The legal planning benefits of the FLP planning are as follows:

  • Management Rights. The management authority can be separated from ownership of equity.  This bifurcation allows for the senior generation to retain management rights even while gifting away a percentage of the underlying asset value to the junior generations.
  • Creditor and Divorce Protection. The owners of the company are insulated from personal liability for any of the company’s creditors.  The partnership agreement can also preclude a family member’s divorcing spouse from participating in the FLP.
  • Ease of Transfer. In contrast to fractional interests in real estate, the FLP structure allows for a more efficient transfer of value through FLP transfer documents.
  • Reduced Tax Cost of Transfer. Finally, and perhaps of primary significance, the FLP strategy can reduce the reported value of gifts made to the junior generations.  The internal revenue code requires that a gifted FLP interest must be valued according to what an unrelated person would pay for it. 3 Since the FLP interest is subject to legal restrictions limiting a third party’s rights to both manage and liquidate for value, any FLP ownership interest is worth far less to an unrelated third party than if the assets of the FLP were individually owned by the FLP owners in proportion to their ownership interests. 4 As a result, the value of the FLP gift reported to the IRS must be reported below the proportionate value of the underlying assets.  In many cases, the reported value of the transfer could be only 60% to 70% of the proportionate value of the underlying asset value.  The FLP strategy could therefore significantly reduce estate taxes.
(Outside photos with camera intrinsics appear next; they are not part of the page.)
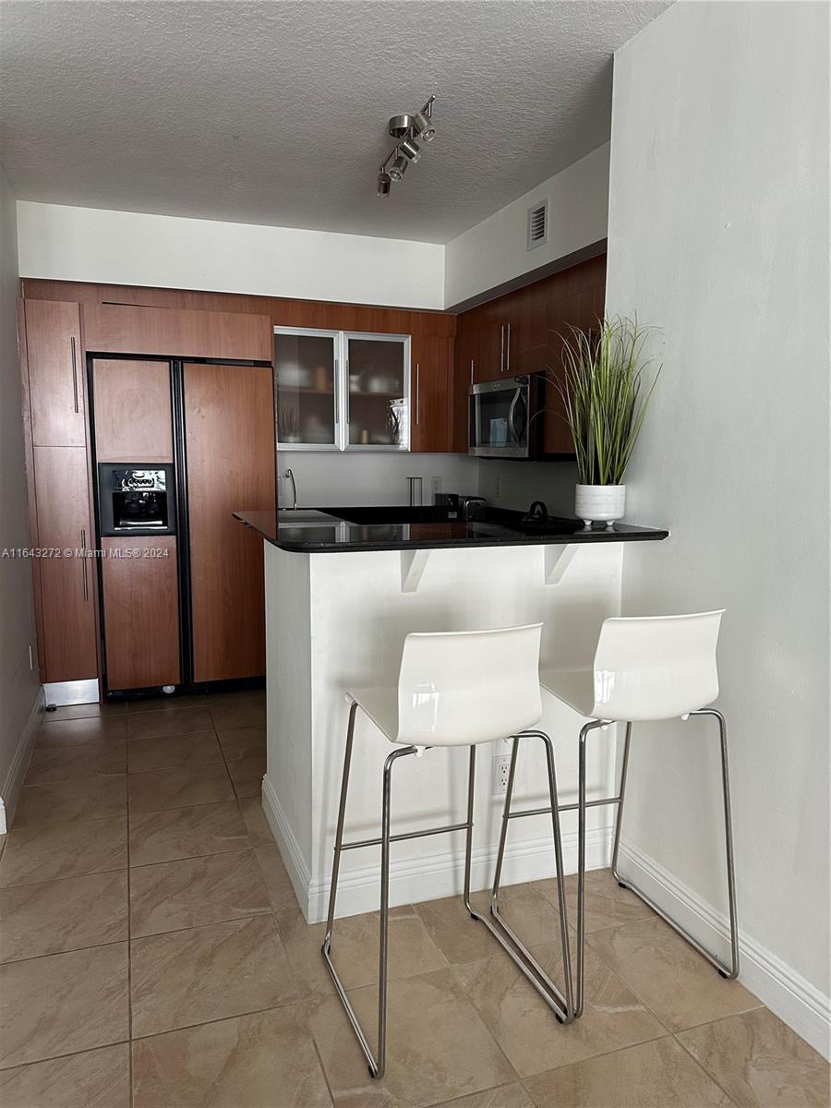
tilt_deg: -6.6
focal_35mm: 24
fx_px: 768
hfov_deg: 56.8
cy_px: 554
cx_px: 416
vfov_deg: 71.6
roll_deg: +0.6
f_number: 1.78
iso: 250
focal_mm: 6.86
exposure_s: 1/117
Rest assured, FLP planning is not the type of “sophisticated scheme to avoid taxes” that has drawn the attention of the IRS to the seventy-five largest partnerships that are under IRS scrutiny.  Rather, FLP planning is a tried-and-true method of achieving transfer objectives, including reducing the reported tax value of gifted assets.  Many of my client families have successfully implemented the FLP planning.  We would be glad to speak with you or your clients about whether the FLP planning is appropriate in their unique situation.
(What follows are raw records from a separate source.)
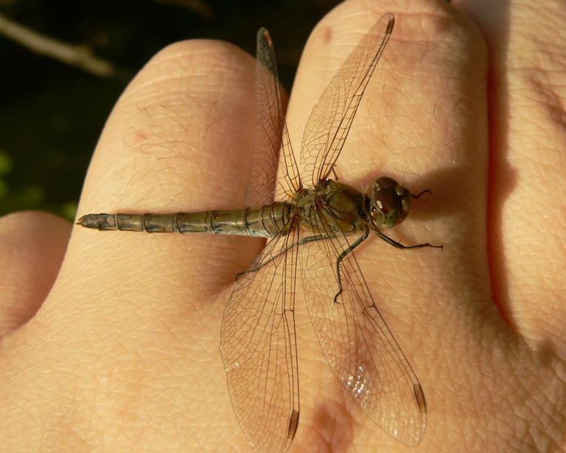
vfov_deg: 21.6
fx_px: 1190
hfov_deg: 26.8
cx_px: 280
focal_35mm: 71
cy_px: 221
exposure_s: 1/500
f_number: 5.2
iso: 80
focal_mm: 10.8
1 This legal agreement is generally called an operating agreement, for an LLC, or a partnership agreement, for a partnership.  The agreement would detail the rights and limitations on the owners of the entity and the authority of the managers.
2 This “sale” is not a taxable event, since the owner merely exchanges the unique assets contributed to the FLP in exchange for ownership interests in the FLP.
3 Code of Federal Regulations 26 CFR § 20.2031-1b.
4 A professional appraiser of Family Limited Partnership would call these reductions in value “discount for lack of control” and “discount for lack of marketability.”